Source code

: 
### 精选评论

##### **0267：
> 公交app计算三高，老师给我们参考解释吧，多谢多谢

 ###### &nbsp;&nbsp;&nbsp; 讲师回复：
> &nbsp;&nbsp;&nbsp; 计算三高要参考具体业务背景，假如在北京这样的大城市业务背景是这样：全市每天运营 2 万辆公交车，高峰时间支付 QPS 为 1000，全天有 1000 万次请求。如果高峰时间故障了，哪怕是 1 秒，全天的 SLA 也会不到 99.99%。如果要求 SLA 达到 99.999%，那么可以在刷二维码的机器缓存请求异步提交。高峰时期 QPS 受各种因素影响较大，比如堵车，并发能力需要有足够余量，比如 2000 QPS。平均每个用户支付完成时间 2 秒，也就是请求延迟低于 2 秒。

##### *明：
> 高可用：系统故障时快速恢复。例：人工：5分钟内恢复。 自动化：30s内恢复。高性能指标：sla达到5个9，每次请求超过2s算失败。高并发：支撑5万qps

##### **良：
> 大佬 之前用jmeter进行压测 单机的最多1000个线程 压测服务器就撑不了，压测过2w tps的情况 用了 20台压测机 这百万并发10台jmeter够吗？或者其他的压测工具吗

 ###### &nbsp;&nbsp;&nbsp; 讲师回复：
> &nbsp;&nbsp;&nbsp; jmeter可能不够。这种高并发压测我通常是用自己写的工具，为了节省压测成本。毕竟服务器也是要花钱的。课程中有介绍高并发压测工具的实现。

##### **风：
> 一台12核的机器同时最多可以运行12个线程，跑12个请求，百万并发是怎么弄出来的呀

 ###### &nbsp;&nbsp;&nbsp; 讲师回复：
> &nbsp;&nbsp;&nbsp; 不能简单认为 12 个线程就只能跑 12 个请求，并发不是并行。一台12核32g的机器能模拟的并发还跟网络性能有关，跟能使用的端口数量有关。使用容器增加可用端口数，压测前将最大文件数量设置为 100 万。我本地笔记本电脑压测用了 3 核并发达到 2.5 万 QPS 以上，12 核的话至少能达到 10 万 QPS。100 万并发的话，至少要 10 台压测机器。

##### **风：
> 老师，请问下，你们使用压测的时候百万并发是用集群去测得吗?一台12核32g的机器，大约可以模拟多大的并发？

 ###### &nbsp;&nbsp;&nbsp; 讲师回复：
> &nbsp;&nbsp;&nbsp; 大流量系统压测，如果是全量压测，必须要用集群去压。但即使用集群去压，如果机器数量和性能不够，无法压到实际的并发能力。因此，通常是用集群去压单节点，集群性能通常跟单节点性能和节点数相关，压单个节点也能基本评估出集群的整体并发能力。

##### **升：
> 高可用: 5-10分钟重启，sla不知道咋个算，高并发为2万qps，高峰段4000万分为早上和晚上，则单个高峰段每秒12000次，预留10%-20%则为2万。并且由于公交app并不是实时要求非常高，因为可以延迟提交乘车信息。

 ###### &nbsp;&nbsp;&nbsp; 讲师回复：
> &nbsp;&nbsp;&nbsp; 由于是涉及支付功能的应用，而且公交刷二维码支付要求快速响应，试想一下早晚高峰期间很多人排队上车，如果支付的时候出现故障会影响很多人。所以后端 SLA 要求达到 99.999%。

***

Work request:
Print the data in full, with each line exactly as given.

Output for this task:
Source code

: 
### 精选评论

##### **0267：
> 公交app计算三高，老师给我们参考解释吧，多谢多谢

 ###### &nbsp;&nbsp;&nbsp; 讲师回复：
> &nbsp;&nbsp;&nbsp; 计算三高要参考具体业务背景，假如在北京这样的大城市业务背景是这样：全市每天运营 2 万辆公交车，高峰时间支付 QPS 为 1000，全天有 1000 万次请求。如果高峰时间故障了，哪怕是 1 秒，全天的 SLA 也会不到 99.99%。如果要求 SLA 达到 99.999%，那么可以在刷二维码的机器缓存请求异步提交。高峰时期 QPS 受各种因素影响较大，比如堵车，并发能力需要有足够余量，比如 2000 QPS。平均每个用户支付完成时间 2 秒，也就是请求延迟低于 2 秒。

##### *明：
> 高可用：系统故障时快速恢复。例：人工：5分钟内恢复。 自动化：30s内恢复。高性能指标：sla达到5个9，每次请求超过2s算失败。高并发：支撑5万qps

##### **良：
> 大佬 之前用jmeter进行压测 单机的最多1000个线程 压测服务器就撑不了，压测过2w tps的情况 用了 20台压测机 这百万并发10台jmeter够吗？或者其他的压测工具吗

 ###### &nbsp;&nbsp;&nbsp; 讲师回复：
> &nbsp;&nbsp;&nbsp; jmeter可能不够。这种高并发压测我通常是用自己写的工具，为了节省压测成本。毕竟服务器也是要花钱的。课程中有介绍高并发压测工具的实现。

##### **风：
> 一台12核的机器同时最多可以运行12个线程，跑12个请求，百万并发是怎么弄出来的呀

 ###### &nbsp;&nbsp;&nbsp; 讲师回复：
> &nbsp;&nbsp;&nbsp; 不能简单认为 12 个线程就只能跑 12 个请求，并发不是并行。一台12核32g的机器能模拟的并发还跟网络性能有关，跟能使用的端口数量有关。使用容器增加可用端口数，压测前将最大文件数量设置为 100 万。我本地笔记本电脑压测用了 3 核并发达到 2.5 万 QPS 以上，12 核的话至少能达到 10 万 QPS。100 万并发的话，至少要 10 台压测机器。

##### **风：
> 老师，请问下，你们使用压测的时候百万并发是用集群去测得吗?一台12核32g的机器，大约可以模拟多大的并发？

 ###### &nbsp;&nbsp;&nbsp; 讲师回复：
> &nbsp;&nbsp;&nbsp; 大流量系统压测，如果是全量压测，必须要用集群去压。但即使用集群去压，如果机器数量和性能不够，无法压到实际的并发能力。因此，通常是用集群去压单节点，集群性能通常跟单节点性能和节点数相关，压单个节点也能基本评估出集群的整体并发能力。

##### **升：
> 高可用: 5-10分钟重启，sla不知道咋个算，高并发为2万qps，高峰段4000万分为早上和晚上，则单个高峰段每秒12000次，预留10%-20%则为2万。并且由于公交app并不是实时要求非常高，因为可以延迟提交乘车信息。

 ###### &nbsp;&nbsp;&nbsp; 讲师回复：
> &nbsp;&nbsp;&nbsp; 由于是涉及支付功能的应用，而且公交刷二维码支付要求快速响应，试想一下早晚高峰期间很多人排队上车，如果支付的时候出现故障会影响很多人。所以后端 SLA 要求达到 99.999%。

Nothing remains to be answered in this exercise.